__Your instructions__.
Rewrite all of the items below, replacing "Transit app" with "Transit application" wherever it occurs and leaving everything else unchanged. Leave the pictures out of your answer.

__Collected data__.
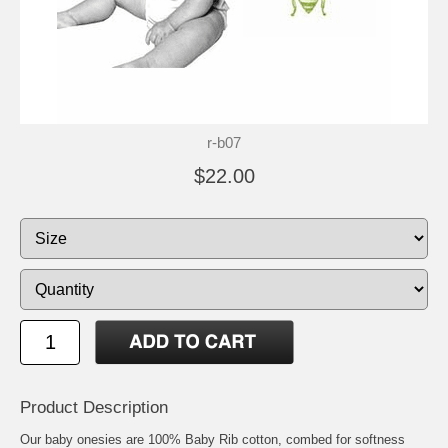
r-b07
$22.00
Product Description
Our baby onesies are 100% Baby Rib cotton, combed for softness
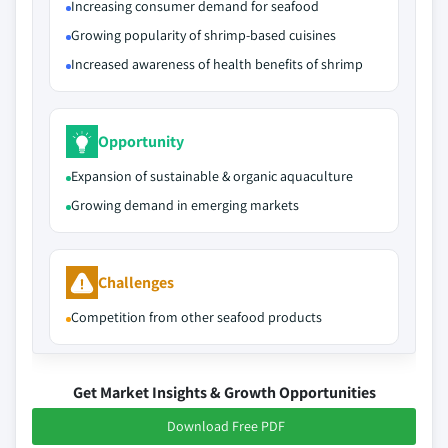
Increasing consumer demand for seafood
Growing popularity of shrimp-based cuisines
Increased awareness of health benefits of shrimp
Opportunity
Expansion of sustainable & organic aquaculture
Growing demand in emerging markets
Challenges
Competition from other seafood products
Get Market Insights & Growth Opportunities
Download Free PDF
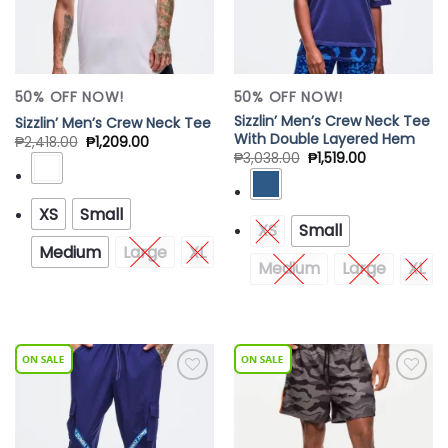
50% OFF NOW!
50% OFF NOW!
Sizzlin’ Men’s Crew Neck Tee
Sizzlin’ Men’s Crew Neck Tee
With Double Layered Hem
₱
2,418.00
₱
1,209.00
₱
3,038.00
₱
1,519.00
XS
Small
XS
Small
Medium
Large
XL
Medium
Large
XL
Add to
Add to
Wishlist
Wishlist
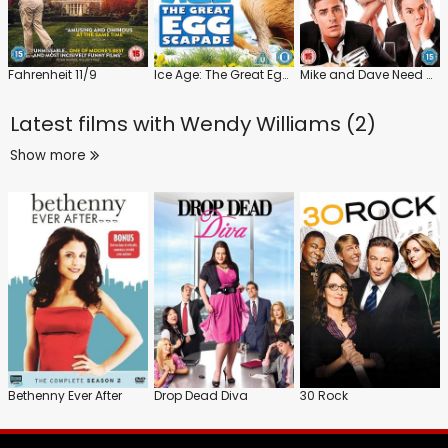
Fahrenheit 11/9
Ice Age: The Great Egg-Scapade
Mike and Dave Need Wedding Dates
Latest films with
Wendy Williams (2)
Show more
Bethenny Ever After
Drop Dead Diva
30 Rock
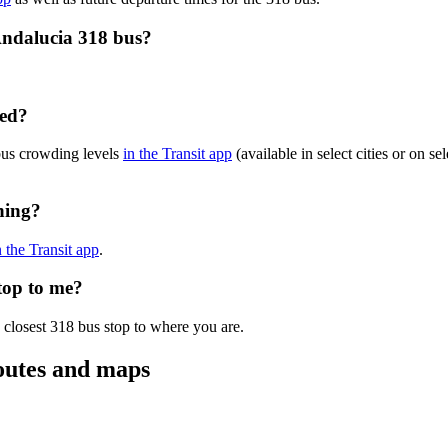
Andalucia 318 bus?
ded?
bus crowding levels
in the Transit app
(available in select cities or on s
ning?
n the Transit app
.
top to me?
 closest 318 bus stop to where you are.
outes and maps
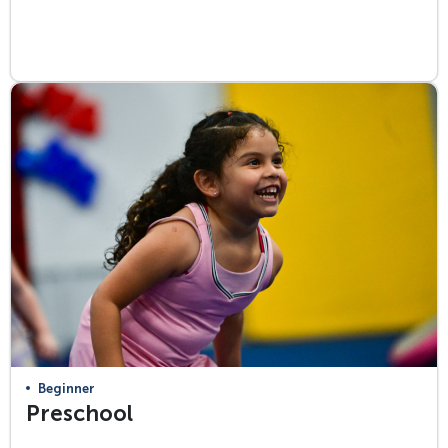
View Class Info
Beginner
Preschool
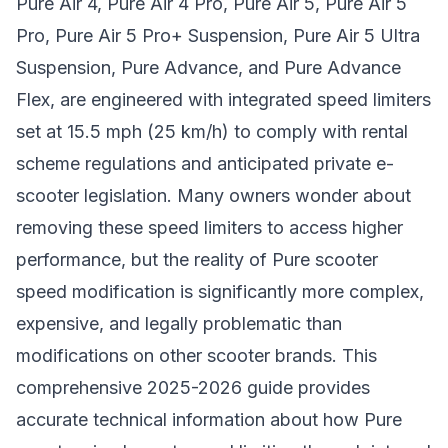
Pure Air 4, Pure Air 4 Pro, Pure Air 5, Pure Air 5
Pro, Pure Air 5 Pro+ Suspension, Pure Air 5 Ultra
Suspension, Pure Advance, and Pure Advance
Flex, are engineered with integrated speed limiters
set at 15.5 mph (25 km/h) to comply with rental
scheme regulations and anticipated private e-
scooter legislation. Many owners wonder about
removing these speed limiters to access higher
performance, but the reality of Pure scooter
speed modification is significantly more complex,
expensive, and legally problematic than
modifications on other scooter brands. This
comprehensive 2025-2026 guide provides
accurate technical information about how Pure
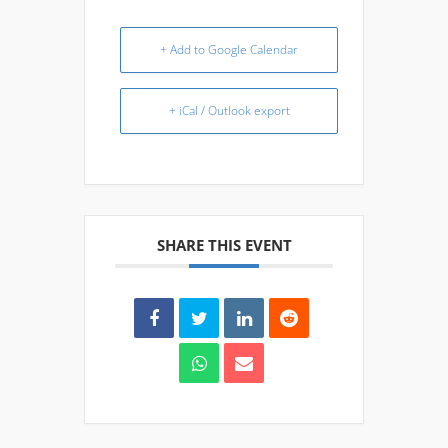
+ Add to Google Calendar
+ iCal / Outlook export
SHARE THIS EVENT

__Exercise response__.
r-b07
$22.00
Product Description
Our baby onesies are 100% Baby Rib cotton, combed for softness
Increasing consumer demand for seafood
Growing popularity of shrimp-based cuisines
Increased awareness of health benefits of shrimp
Opportunity
Expansion of sustainable & organic aquaculture
Growing demand in emerging markets
Challenges
Competition from other seafood products
Get Market Insights & Growth Opportunities
Download Free PDF
50% OFF NOW!
50% OFF NOW!
Sizzlin’ Men’s Crew Neck Tee
Sizzlin’ Men’s Crew Neck Tee
With Double Layered Hem
₱
2,418.00
₱
1,209.00
₱
3,038.00
₱
1,519.00
XS
Small
XS
Small
Medium
Large
XL
Medium
Large
XL
Add to
Add to
Wishlist
Wishlist
Fahrenheit 11/9
Ice Age: The Great Egg-Scapade
Mike and Dave Need Wedding Dates
Latest films with
Wendy Williams (2)
Show more
Bethenny Ever After
Drop Dead Diva
30 Rock
Andalucia 318 bus?
ded?
bus crowding levels
in the Transit application
(available in select cities or on s
ning?
n the Transit application
.
top to me?
 closest 318 bus stop to where you are.
outes and maps
View Class Info
Beginner
Preschool
Pure Air 4, Pure Air 4 Pro, Pure Air 5, Pure Air 5
Pro, Pure Air 5 Pro+ Suspension, Pure Air 5 Ultra
Suspension, Pure Advance, and Pure Advance
Flex, are engineered with integrated speed limiters
set at 15.5 mph (25 km/h) to comply with rental
scheme regulations and anticipated private e-
scooter legislation. Many owners wonder about
removing these speed limiters to access higher
performance, but the reality of Pure scooter
speed modification is significantly more complex,
expensive, and legally problematic than
modifications on other scooter brands. This
comprehensive 2025-2026 guide provides
accurate technical information about how Pure
+ Add to Google Calendar
+ iCal / Outlook export
SHARE THIS EVENT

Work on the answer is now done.